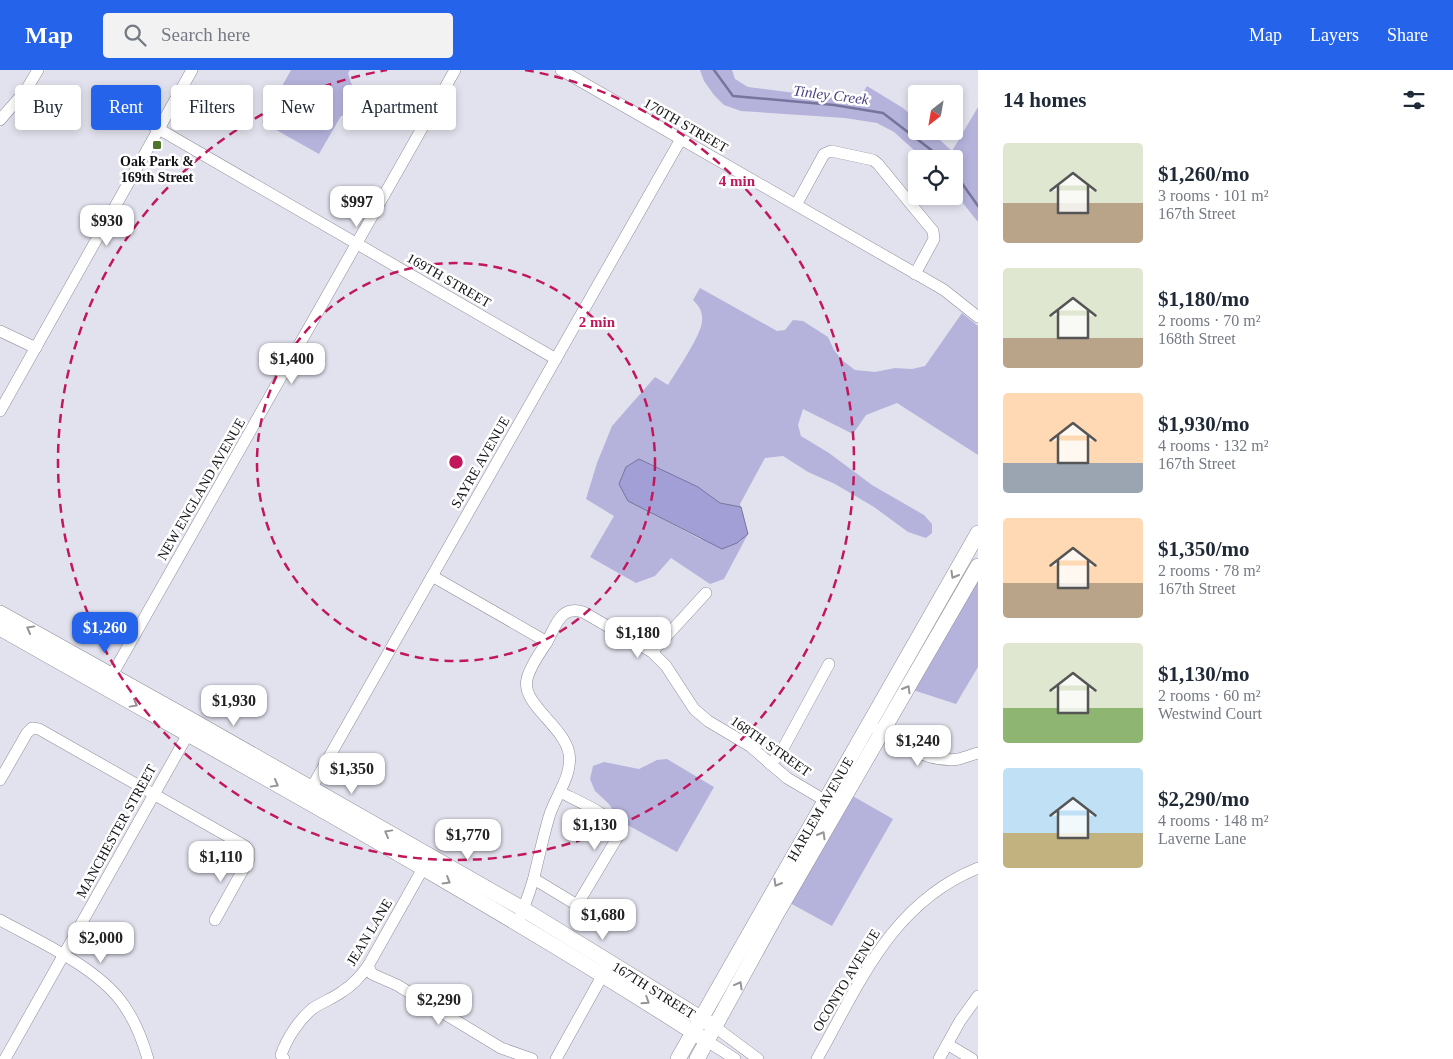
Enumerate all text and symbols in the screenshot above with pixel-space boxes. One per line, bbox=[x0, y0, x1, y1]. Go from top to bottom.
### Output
search box bbox=[103, 13, 453, 58]
icon: search bbox=[121, 21, 149, 49]
text: Map bbox=[25, 22, 73, 48]
text: Search here bbox=[161, 24, 250, 45]
text: Map bbox=[1249, 25, 1282, 45]
text: Layers bbox=[1310, 25, 1359, 45]
text: Share bbox=[1387, 25, 1428, 45]
water label: Tinley Creek bbox=[792, 82, 870, 108]
chip: Buy bbox=[15, 85, 81, 130]
chip: Rent bbox=[91, 85, 161, 130]
chip: Filters bbox=[171, 85, 253, 130]
chip: New bbox=[263, 85, 333, 130]
chip: Apartment bbox=[343, 85, 456, 130]
north arrow bbox=[908, 85, 962, 140]
map controls bbox=[908, 85, 963, 205]
icon: filters bbox=[1400, 86, 1428, 114]
text: 14 homes bbox=[1003, 88, 1086, 112]
street label: 170TH STREET bbox=[641, 95, 731, 156]
marker: Oak Park & 169th Street bbox=[151, 139, 163, 151]
button: locate bbox=[908, 150, 963, 205]
place label: Oak Park & 169th Street bbox=[120, 154, 194, 185]
text: $1,260/mo bbox=[1158, 162, 1250, 186]
icon: home bbox=[1043, 163, 1103, 223]
text: 4 min bbox=[719, 173, 756, 189]
pin: $997 bbox=[327, 186, 387, 228]
text: 3 rooms · 101 m² bbox=[1158, 187, 1269, 204]
text: $997 bbox=[341, 193, 373, 210]
pin: $930 bbox=[77, 204, 137, 247]
text: 167th Street bbox=[1158, 205, 1236, 222]
text: $930 bbox=[91, 212, 123, 229]
street label: 169TH STREET bbox=[404, 250, 494, 311]
text: $1,180/mo bbox=[1158, 287, 1250, 311]
icon: home bbox=[1043, 288, 1103, 348]
text: 2 rooms · 70 m² bbox=[1158, 312, 1261, 329]
text: 2 min bbox=[579, 314, 616, 330]
text: 168th Street bbox=[1158, 330, 1236, 347]
pin: $1,400 bbox=[251, 342, 333, 385]
text: $1,400 bbox=[270, 350, 314, 367]
text: $1,930/mo bbox=[1158, 412, 1250, 436]
icon: home bbox=[1043, 413, 1103, 473]
street label: SAYRE AVENUE bbox=[448, 414, 513, 511]
street label: NEW ENGLAND AVENUE bbox=[155, 416, 248, 563]
text: 4 rooms · 132 m² bbox=[1158, 437, 1269, 454]
centre of rings bbox=[447, 453, 465, 471]
text: 167th Street bbox=[1158, 455, 1236, 472]
text: $1,350/mo bbox=[1158, 537, 1250, 561]
icon: home bbox=[1043, 538, 1103, 598]
text: 2 rooms · 78 m² bbox=[1158, 562, 1261, 579]
one-way arrow bbox=[950, 570, 960, 579]
text: 167th Street bbox=[1158, 580, 1236, 597]
pin: $1,260 bbox=[64, 612, 146, 654]
pin: $1,180 bbox=[597, 616, 679, 659]
text: $1,260 bbox=[83, 619, 127, 636]
text: $1,180 bbox=[616, 624, 660, 641]
one-way arrow bbox=[26, 626, 35, 636]
text: $1,130/mo bbox=[1158, 662, 1250, 686]
icon: home bbox=[1043, 663, 1103, 723]
pin: $1,930 bbox=[193, 684, 275, 727]
one-way arrow bbox=[900, 686, 910, 695]
text: 2 rooms · 60 m² bbox=[1158, 687, 1261, 704]
text: $1,930 bbox=[212, 692, 256, 709]
one-way arrow bbox=[128, 697, 137, 707]
text: Westwind Court bbox=[1158, 705, 1262, 722]
street label: 168TH STREET bbox=[728, 713, 814, 780]
pin: $1,240 bbox=[877, 724, 959, 767]
text: $1,240 bbox=[896, 732, 940, 749]
pin: $1,350 bbox=[311, 752, 393, 795]
street label: HARLEM AVENUE bbox=[785, 755, 856, 864]
text: $1,350 bbox=[330, 760, 374, 777]
street label: MANCHESTER STREET bbox=[74, 762, 160, 900]
one-way arrow bbox=[270, 777, 279, 787]
text: $2,290/mo bbox=[1158, 787, 1250, 811]
icon: home bbox=[1043, 788, 1103, 848]
pin: $1,130 bbox=[554, 808, 636, 851]
text: 4 rooms · 148 m² bbox=[1158, 812, 1269, 829]
text: $1,130 bbox=[573, 816, 617, 833]
pin: $1,770 bbox=[427, 818, 509, 861]
text: $1,770 bbox=[446, 826, 490, 843]
one-way arrow bbox=[384, 829, 393, 839]
text: Laverne Lane bbox=[1158, 830, 1246, 847]
one-way arrow bbox=[816, 831, 826, 840]
pin: $1,110 bbox=[180, 840, 262, 883]
text: $1,110 bbox=[199, 848, 243, 865]
one-way arrow bbox=[441, 875, 450, 885]
one-way arrow bbox=[774, 878, 784, 887]
street label: JEAN LANE bbox=[344, 896, 395, 968]
pin: $1,680 bbox=[562, 898, 644, 941]
text: $1,680 bbox=[581, 906, 625, 923]
pin: $2,000 bbox=[60, 922, 142, 964]
street label: OCONTO AVENUE bbox=[810, 926, 883, 1034]
text: $2,000 bbox=[79, 929, 123, 946]
street label: 167TH STREET bbox=[610, 959, 698, 1022]
one-way arrow bbox=[732, 981, 742, 990]
pin: $2,290 bbox=[398, 984, 480, 1026]
text: $2,290 bbox=[417, 991, 461, 1008]
one-way arrow bbox=[641, 995, 650, 1005]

▶ _Exercise instructions_:
Return the entries above exactly, skipping any images.

▶ _Answer space_:
Enumerate all text and symbols in the screenshot above with pixel-space boxes. One per line, bbox=[x0, y0, x1, y1]. Go from top to bottom.
### Output
search box bbox=[103, 13, 453, 58]
icon: search bbox=[121, 21, 149, 49]
text: Map bbox=[25, 22, 73, 48]
text: Search here bbox=[161, 24, 250, 45]
text: Map bbox=[1249, 25, 1282, 45]
text: Layers bbox=[1310, 25, 1359, 45]
text: Share bbox=[1387, 25, 1428, 45]
water label: Tinley Creek bbox=[792, 82, 870, 108]
chip: Buy bbox=[15, 85, 81, 130]
chip: Rent bbox=[91, 85, 161, 130]
chip: Filters bbox=[171, 85, 253, 130]
chip: New bbox=[263, 85, 333, 130]
chip: Apartment bbox=[343, 85, 456, 130]
north arrow bbox=[908, 85, 962, 140]
map controls bbox=[908, 85, 963, 205]
icon: filters bbox=[1400, 86, 1428, 114]
text: 14 homes bbox=[1003, 88, 1086, 112]
street label: 170TH STREET bbox=[641, 95, 731, 156]
marker: Oak Park & 169th Street bbox=[151, 139, 163, 151]
button: locate bbox=[908, 150, 963, 205]
place label: Oak Park & 169th Street bbox=[120, 154, 194, 185]
text: $1,260/mo bbox=[1158, 162, 1250, 186]
icon: home bbox=[1043, 163, 1103, 223]
text: 4 min bbox=[719, 173, 756, 189]
pin: $997 bbox=[327, 186, 387, 228]
text: 3 rooms · 101 m² bbox=[1158, 187, 1269, 204]
text: $997 bbox=[341, 193, 373, 210]
pin: $930 bbox=[77, 204, 137, 247]
text: 167th Street bbox=[1158, 205, 1236, 222]
text: $930 bbox=[91, 212, 123, 229]
street label: 169TH STREET bbox=[404, 250, 494, 311]
text: $1,180/mo bbox=[1158, 287, 1250, 311]
icon: home bbox=[1043, 288, 1103, 348]
text: 2 rooms · 70 m² bbox=[1158, 312, 1261, 329]
text: 2 min bbox=[579, 314, 616, 330]
text: 168th Street bbox=[1158, 330, 1236, 347]
pin: $1,400 bbox=[251, 342, 333, 385]
text: $1,400 bbox=[270, 350, 314, 367]
text: $1,930/mo bbox=[1158, 412, 1250, 436]
icon: home bbox=[1043, 413, 1103, 473]
street label: SAYRE AVENUE bbox=[448, 414, 513, 511]
street label: NEW ENGLAND AVENUE bbox=[155, 416, 248, 563]
text: 4 rooms · 132 m² bbox=[1158, 437, 1269, 454]
centre of rings bbox=[447, 453, 465, 471]
text: 167th Street bbox=[1158, 455, 1236, 472]
text: $1,350/mo bbox=[1158, 537, 1250, 561]
icon: home bbox=[1043, 538, 1103, 598]
text: 2 rooms · 78 m² bbox=[1158, 562, 1261, 579]
one-way arrow bbox=[950, 570, 960, 579]
text: 167th Street bbox=[1158, 580, 1236, 597]
pin: $1,260 bbox=[64, 612, 146, 654]
pin: $1,180 bbox=[597, 616, 679, 659]
text: $1,260 bbox=[83, 619, 127, 636]
text: $1,180 bbox=[616, 624, 660, 641]
one-way arrow bbox=[26, 626, 35, 636]
text: $1,130/mo bbox=[1158, 662, 1250, 686]
icon: home bbox=[1043, 663, 1103, 723]
pin: $1,930 bbox=[193, 684, 275, 727]
one-way arrow bbox=[900, 686, 910, 695]
text: 2 rooms · 60 m² bbox=[1158, 687, 1261, 704]
text: $1,930 bbox=[212, 692, 256, 709]
one-way arrow bbox=[128, 697, 137, 707]
text: Westwind Court bbox=[1158, 705, 1262, 722]
street label: 168TH STREET bbox=[728, 713, 814, 780]
pin: $1,240 bbox=[877, 724, 959, 767]
text: $1,240 bbox=[896, 732, 940, 749]
pin: $1,350 bbox=[311, 752, 393, 795]
street label: HARLEM AVENUE bbox=[785, 755, 856, 864]
text: $1,350 bbox=[330, 760, 374, 777]
street label: MANCHESTER STREET bbox=[74, 762, 160, 900]
one-way arrow bbox=[270, 777, 279, 787]
text: $2,290/mo bbox=[1158, 787, 1250, 811]
icon: home bbox=[1043, 788, 1103, 848]
pin: $1,130 bbox=[554, 808, 636, 851]
text: 4 rooms · 148 m² bbox=[1158, 812, 1269, 829]
text: $1,130 bbox=[573, 816, 617, 833]
pin: $1,770 bbox=[427, 818, 509, 861]
text: $1,770 bbox=[446, 826, 490, 843]
one-way arrow bbox=[384, 829, 393, 839]
text: Laverne Lane bbox=[1158, 830, 1246, 847]
one-way arrow bbox=[816, 831, 826, 840]
pin: $1,110 bbox=[180, 840, 262, 883]
text: $1,110 bbox=[199, 848, 243, 865]
one-way arrow bbox=[441, 875, 450, 885]
one-way arrow bbox=[774, 878, 784, 887]
street label: JEAN LANE bbox=[344, 896, 395, 968]
pin: $1,680 bbox=[562, 898, 644, 941]
text: $1,680 bbox=[581, 906, 625, 923]
pin: $2,000 bbox=[60, 922, 142, 964]
street label: OCONTO AVENUE bbox=[810, 926, 883, 1034]
text: $2,000 bbox=[79, 929, 123, 946]
street label: 167TH STREET bbox=[610, 959, 698, 1022]
one-way arrow bbox=[732, 981, 742, 990]
pin: $2,290 bbox=[398, 984, 480, 1026]
text: $2,290 bbox=[417, 991, 461, 1008]
one-way arrow bbox=[641, 995, 650, 1005]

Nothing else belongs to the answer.